Something like the Python equivalent of curl http://url.com/file.xml |
head -c 2048
Thanks!
Erik
If you're OK calling curl and head from within python:
from subprocess import Popen, PIPE
url = "http://docs.python.org/"
p1 = Popen(["curl", url], stdout = PIPE, stderr = PIPE)
p2 = Popen(["head", "-c", "1024"], stdin = p1.stdout, stdout = PIPE)
p2.communicate()[0]
If you want a pure python approach:
import urllib2
url = "http://docs.python.org/"
req = urllib2.Request(url)
f = urllib2.urlopen(req)
f.read(1024)
HTH,
Ben
urllib.urlopen gives you a file-like object, which you can then read
line by line or in fixed-size chunks. For example:
import urllib
chunk = urllib.urlopen('http://url.com/file.xml').read(2048)

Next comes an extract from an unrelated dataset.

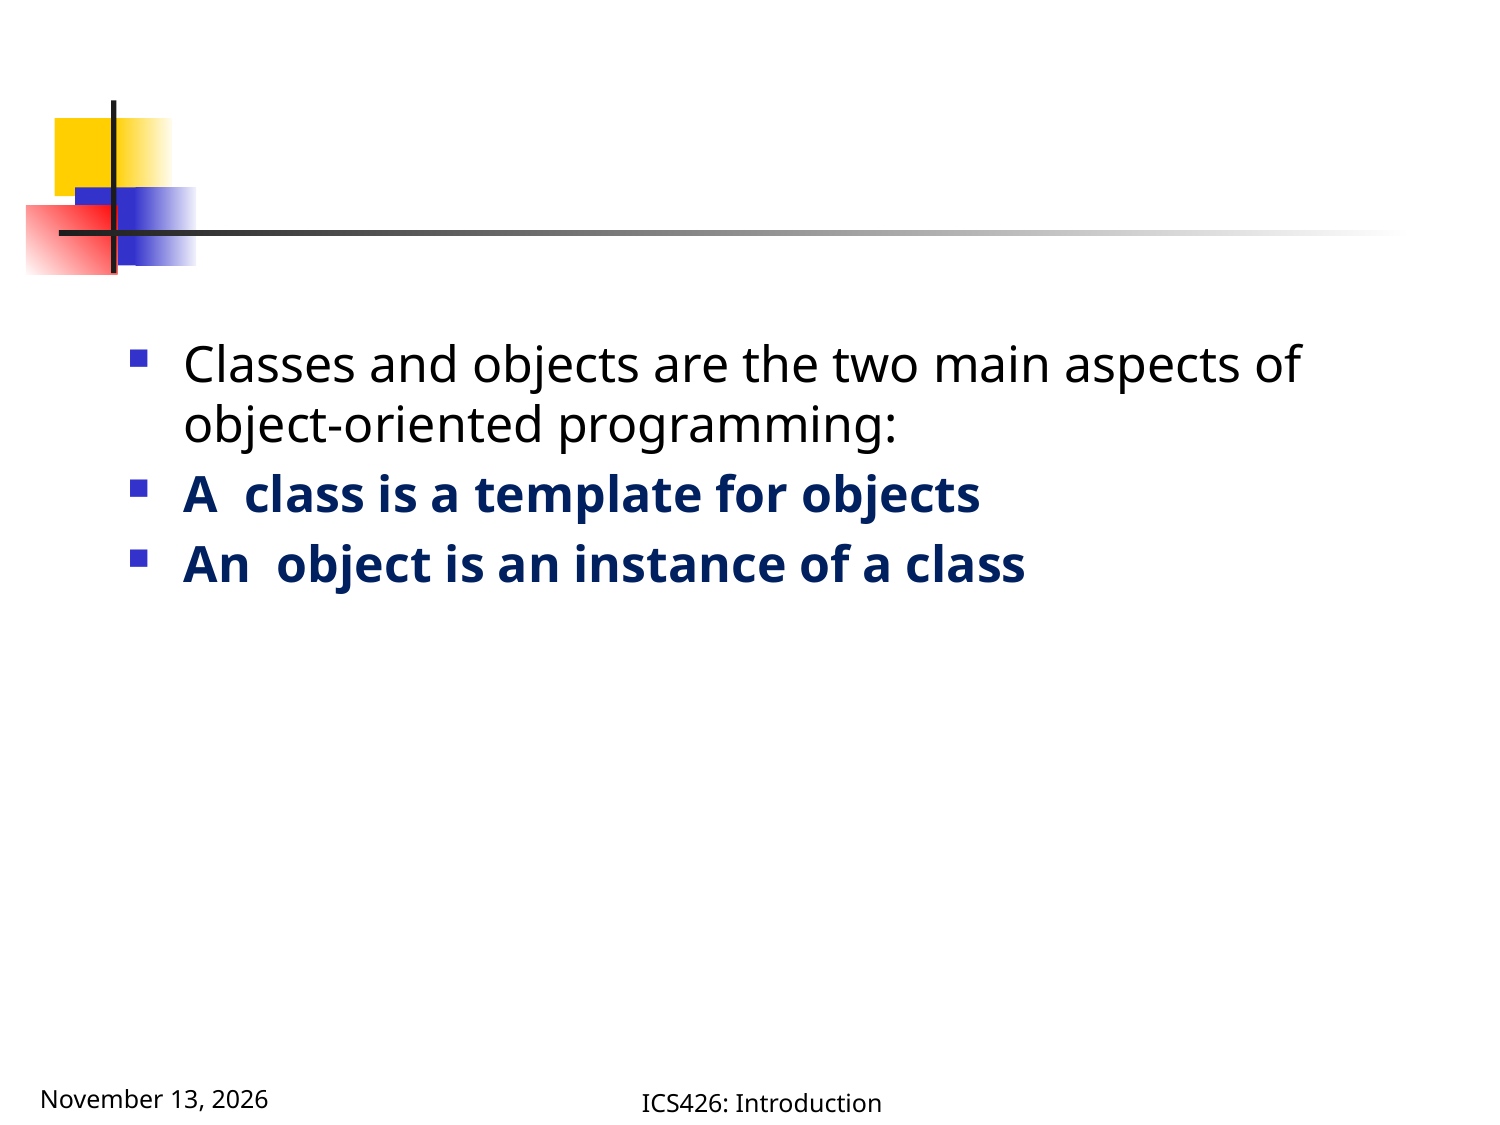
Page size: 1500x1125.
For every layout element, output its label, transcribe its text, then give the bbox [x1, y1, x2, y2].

list Classes and objects are the two main aspects of object-oriented programming: A class is a template for objects An object is an instance of a class [112, 324, 1451, 1063]
footer ICS426: Introduction [525, 1037, 1000, 1125]
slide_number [24, 1037, 338, 1125]
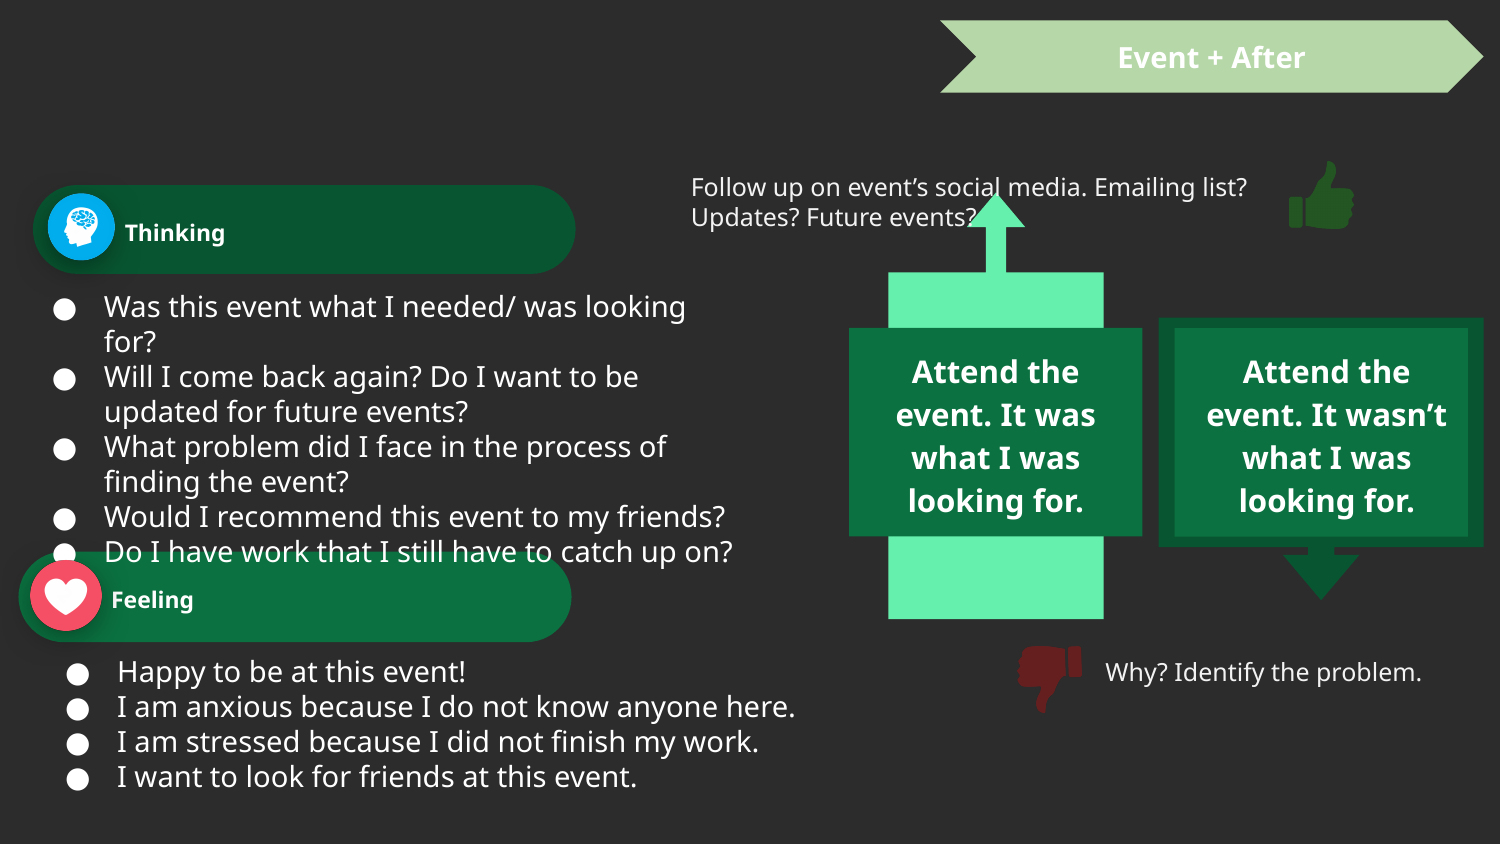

At that point, chunk is just bytes, which you can write to a local
file, print, or whatever it is you want.
John
As the OP wants to save bandwidth, it's better to ask exactly the amount
of data to read. That is, add a Range header field [1] to the request, and
inspect the response for a corresponding Content-Range header [2].
py> import urllib2
py> url = "http://www.python.org/"
py> req = urllib2.Request(url)
py> req.add_header('Range', 'bytes=0-10239') # first 10K
py> f = urllib2.urlopen(req)
py> data = f.read()
py> print repr(data[-30:]), len(data)
'\t <a href="http://www.zope.' 10240
py> f.headers['Content-Range']
'bytes 0-10239/18196'
py> f.getcode()
206 # 206=Partial Content
py> f.close()
[1] http://www.w3.org/Protocols/rfc2616/rfc2616-sec14.html#sec14.35
[2] http://www.w3.org/Protocols/rfc2616/rfc2616-sec14.html#sec14.16
--
Gabriel Genellina
No, the entire file is not downloaded. My understanding of why this is (which
could be wrong) is that the output of curl is piped to head, and once head gets
the first 2k it closes the pipe. Then, when curl tries to write to the pipe
again, it gets sent the SIGPIPE signal at which point it exits.
Cheers,
Ben